* **Your goal**
Where the records below show a line containing "Fungsi Fusible Link", start copying; end with the line containing "Valora en Bitacoras.com: Mis", and copy it too.

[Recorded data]

_ _ _ _ _

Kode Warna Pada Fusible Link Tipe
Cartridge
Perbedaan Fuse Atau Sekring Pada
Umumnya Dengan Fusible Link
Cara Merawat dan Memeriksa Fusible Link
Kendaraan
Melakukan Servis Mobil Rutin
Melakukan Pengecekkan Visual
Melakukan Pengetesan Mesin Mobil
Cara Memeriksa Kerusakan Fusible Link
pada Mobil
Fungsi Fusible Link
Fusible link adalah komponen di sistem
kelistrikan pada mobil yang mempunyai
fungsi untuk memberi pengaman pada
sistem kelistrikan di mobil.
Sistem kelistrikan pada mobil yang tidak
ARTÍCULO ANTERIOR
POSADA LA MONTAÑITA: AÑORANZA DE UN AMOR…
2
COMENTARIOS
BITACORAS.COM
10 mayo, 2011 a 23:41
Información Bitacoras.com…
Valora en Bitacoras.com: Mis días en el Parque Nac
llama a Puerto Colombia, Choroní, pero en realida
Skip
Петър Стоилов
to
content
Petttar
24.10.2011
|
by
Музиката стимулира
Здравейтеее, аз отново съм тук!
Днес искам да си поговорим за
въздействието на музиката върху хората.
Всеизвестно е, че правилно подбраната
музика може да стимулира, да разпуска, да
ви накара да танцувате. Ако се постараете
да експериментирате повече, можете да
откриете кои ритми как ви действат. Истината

_ _ _ _ _

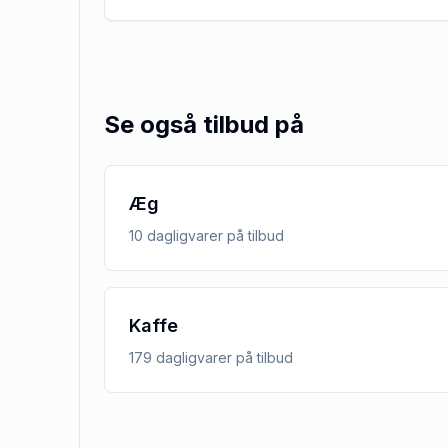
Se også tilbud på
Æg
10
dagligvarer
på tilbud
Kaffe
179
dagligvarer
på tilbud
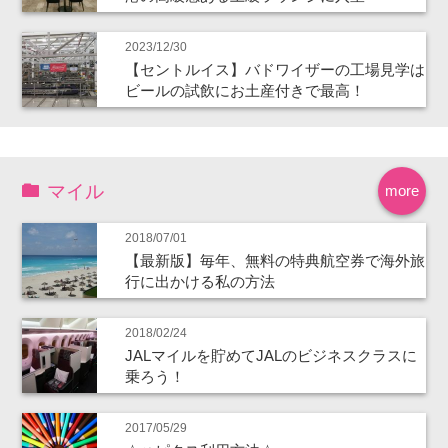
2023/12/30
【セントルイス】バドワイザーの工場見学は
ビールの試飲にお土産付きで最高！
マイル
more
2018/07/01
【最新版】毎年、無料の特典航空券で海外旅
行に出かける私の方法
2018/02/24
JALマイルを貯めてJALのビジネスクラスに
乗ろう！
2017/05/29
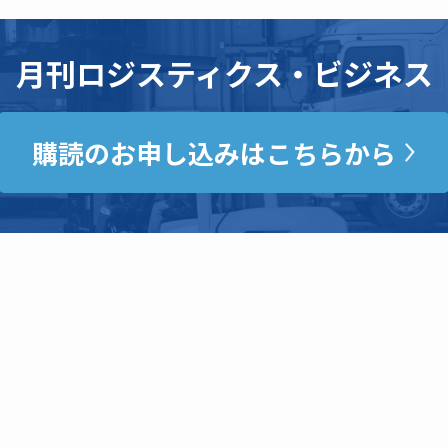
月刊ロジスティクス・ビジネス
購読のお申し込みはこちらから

_ _ _ _ _

* **Exercise result**
Fungsi Fusible Link
Fusible link adalah komponen di sistem
kelistrikan pada mobil yang mempunyai
fungsi untuk memberi pengaman pada
sistem kelistrikan di mobil.
Sistem kelistrikan pada mobil yang tidak
ARTÍCULO ANTERIOR
POSADA LA MONTAÑITA: AÑORANZA DE UN AMOR…
2
COMENTARIOS
BITACORAS.COM
10 mayo, 2011 a 23:41
Información Bitacoras.com…
Valora en Bitacoras.com: Mis días en el Parque Nac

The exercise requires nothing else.